Comment by Intralexical

11 days ago

> I would 100% be fine with there being a world library that strives to provide access to any and all information for free, while also aiming to find a fair way to compensate ip owners… technology has removed most of the technical limitations to making this a reality AND I think the net benefit to humanity would be vastly superior to the cartel approach we see today.

I can't help but wonder if this isn't actually true. As you've noted, if there's a system where it's 100% free to access and share information, then it's also 100% free to abuse such a system to the point of ruining it.

It seems the biggest limitations aren't actually whether such a system can technically be built, but whether it can be economically sustainable. The effect of technology removing too many barriers at once is actually to create economic incentives that make such a system impossible, rather than enabling such a system to be built.

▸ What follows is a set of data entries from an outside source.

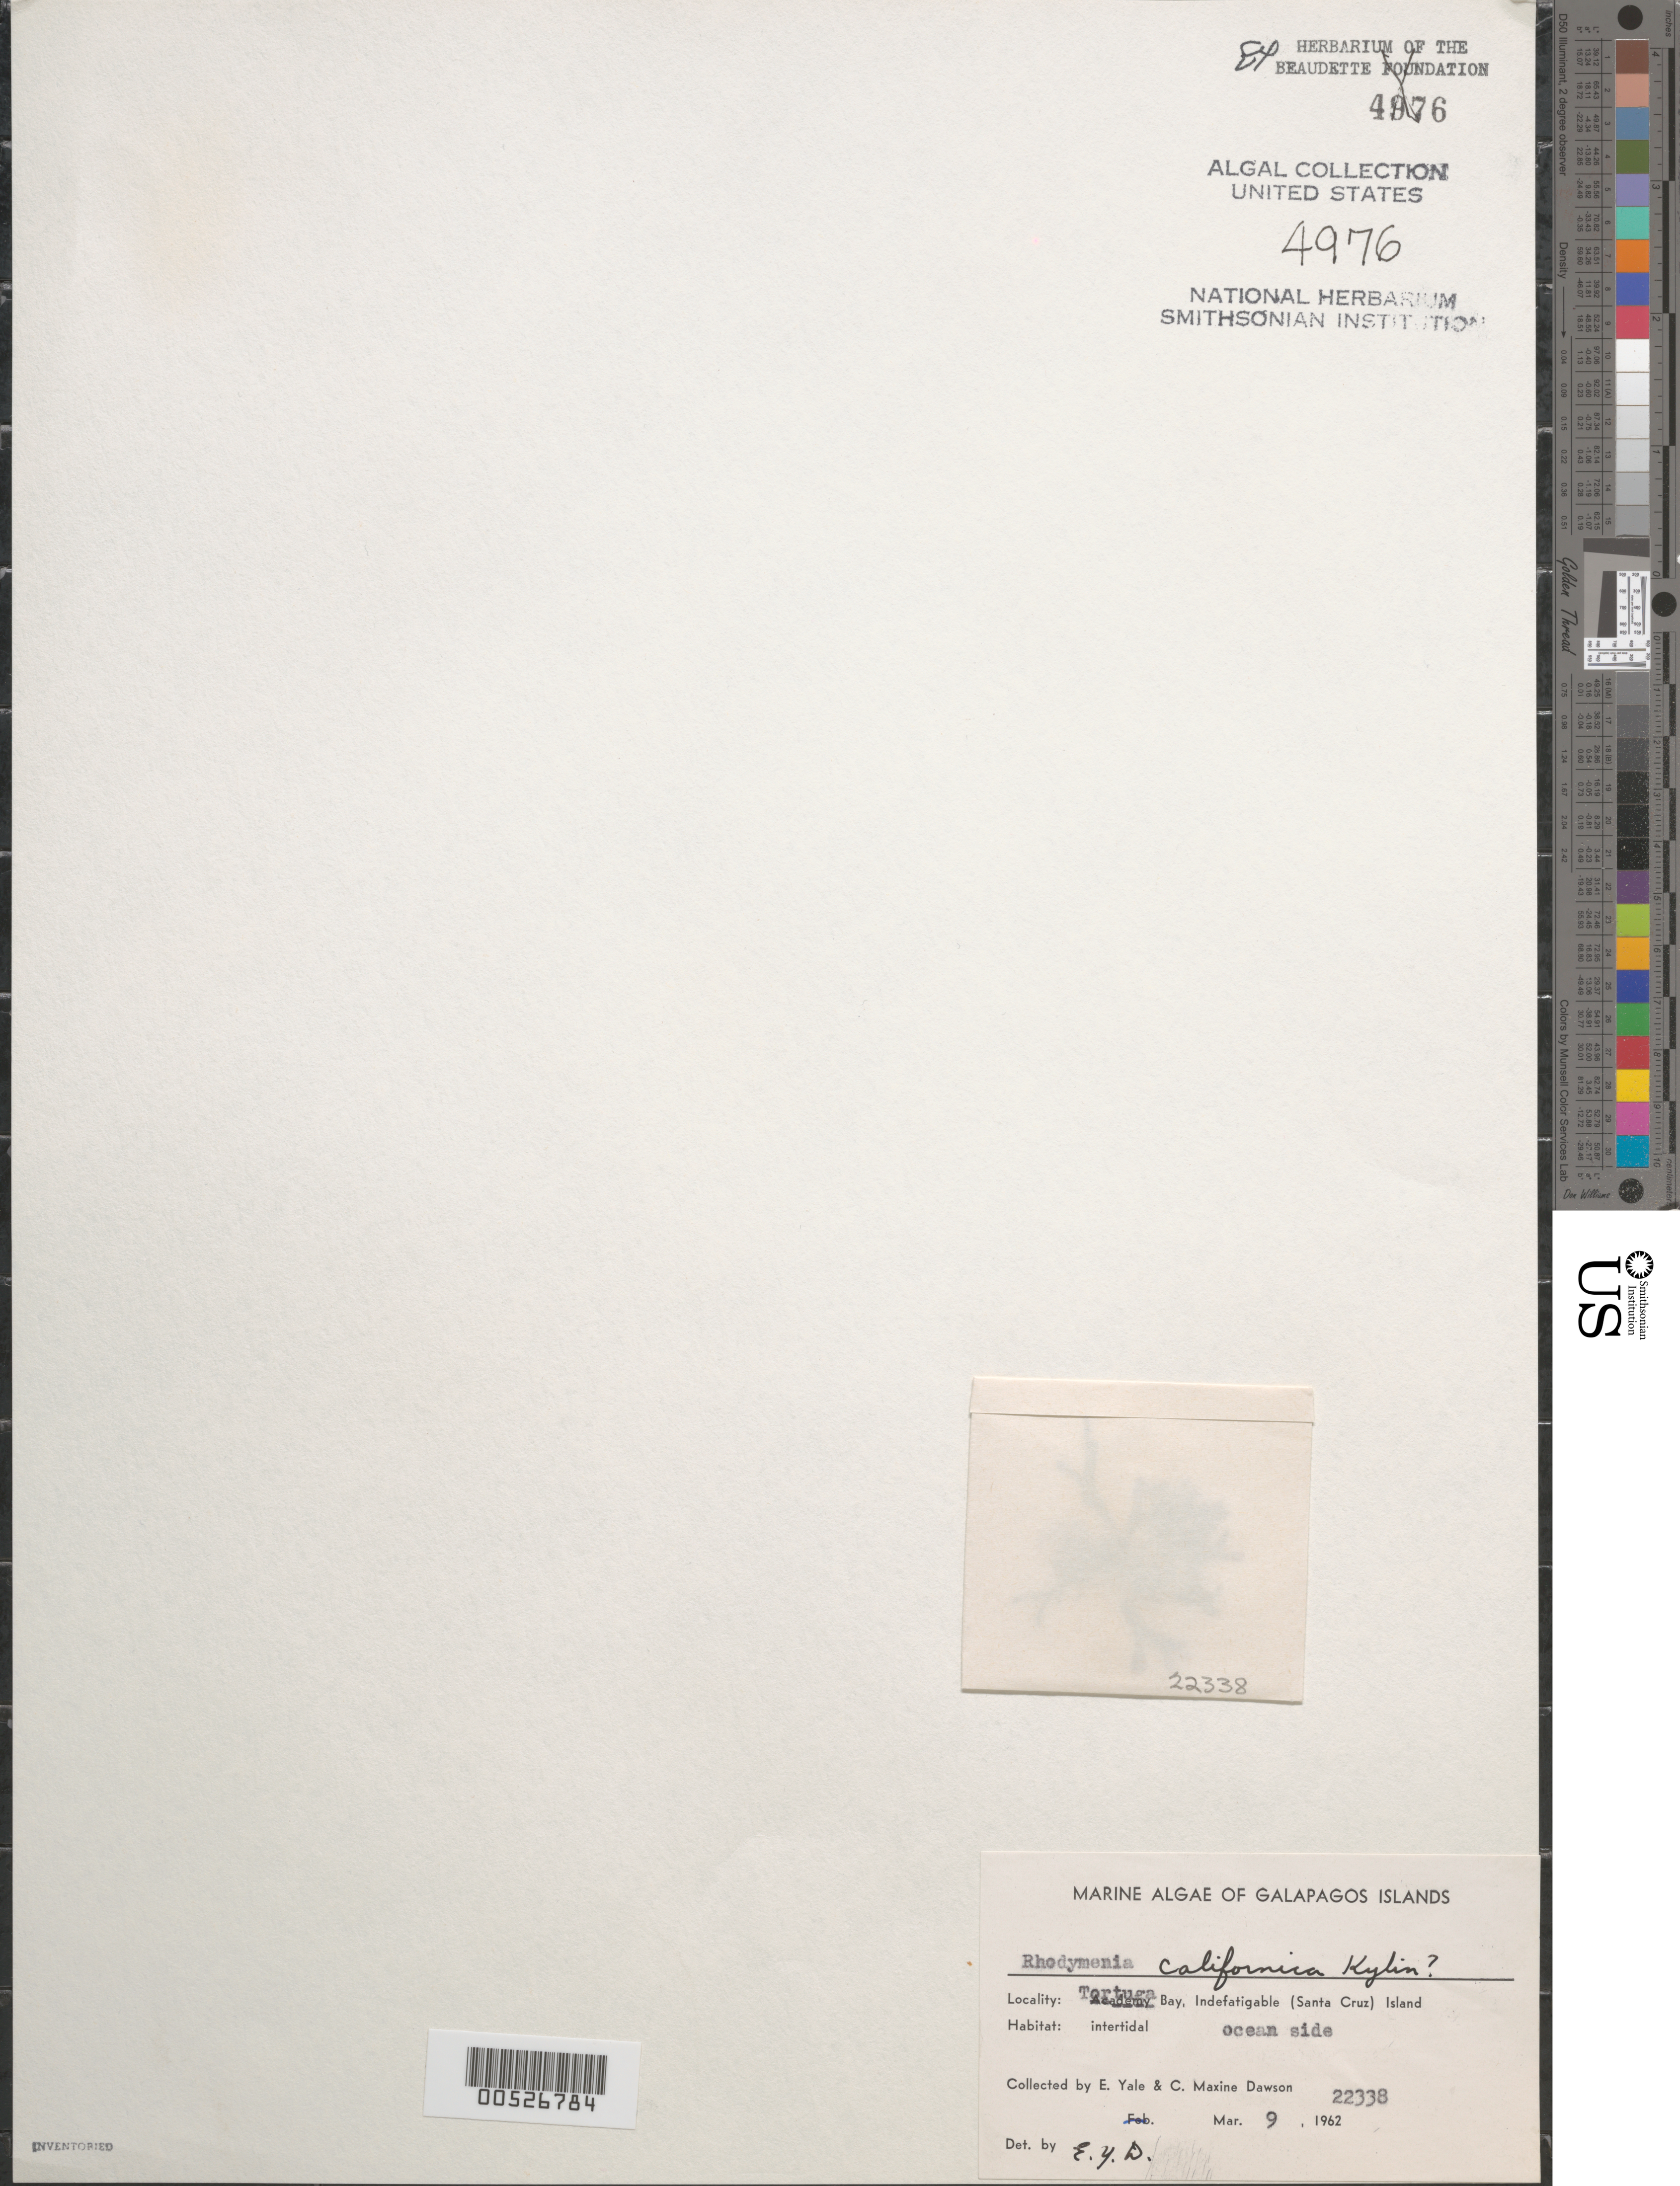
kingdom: Plantae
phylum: Rhodophyta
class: Florideophyceae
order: Rhodymeniales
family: Rhodymeniaceae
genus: Rhodymenia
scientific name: Rhodymenia californica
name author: Kylin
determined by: Dawson, E. Y.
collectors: E. Y. Dawson & C. M. Dawson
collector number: EYD 22338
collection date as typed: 09 Mar 1962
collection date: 1962-03-09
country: Ecuador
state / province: Colón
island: Santa Cruz [Indefatigable, Chaves]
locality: Tortuga Bay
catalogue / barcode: US 4976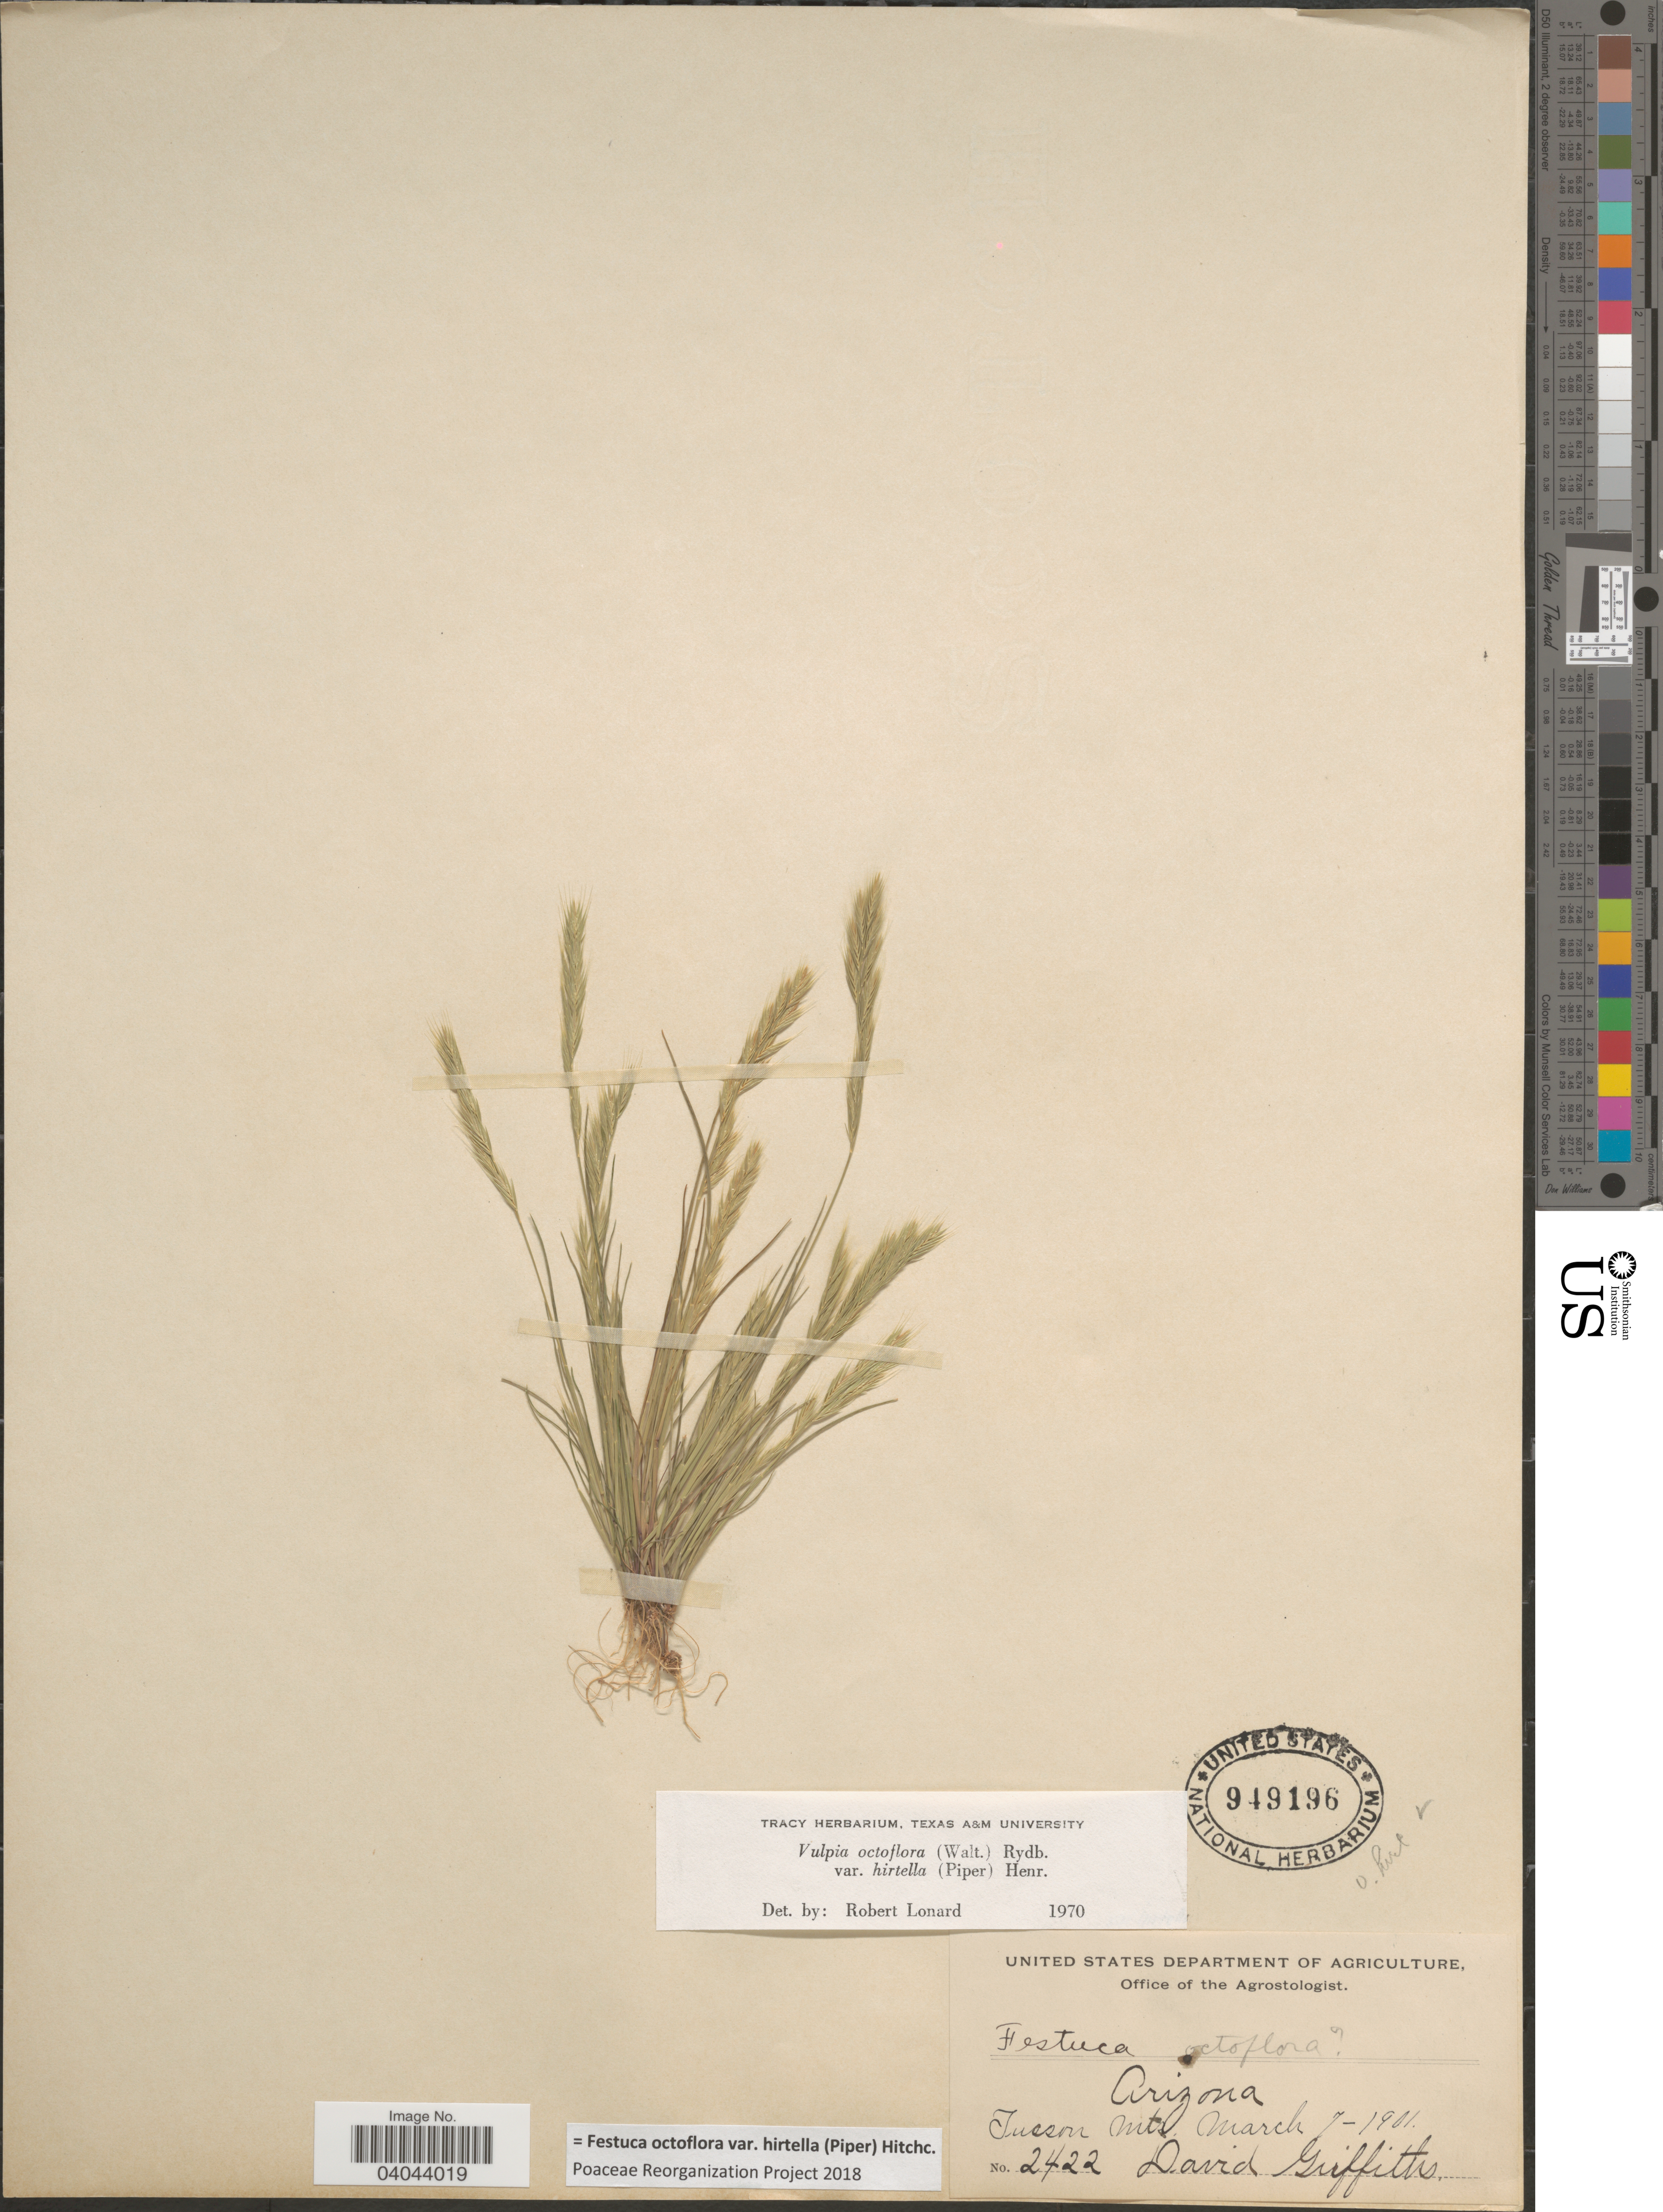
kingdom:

Maybe there's an optimal amount level of information propagation that maximizes useful availability without shifting the equilibrium towards bots and spam, but we've gone past it. Arguably, large public libraries were just as close to that as using the Internet as a virtual library, I think.

I've explored this elsewhere through an evolutionary lens. When the genetic/memetic reproduction rate is too high, evolution creates r-strategists— Spamming lots of low-quality offspring/ideas that cannibalize each other, because it doesn't cost anything to do so. Adding limits actually results in K-strategists, incentivizing cooperation and investment in high-quality offspring/ideas because each one is worth more.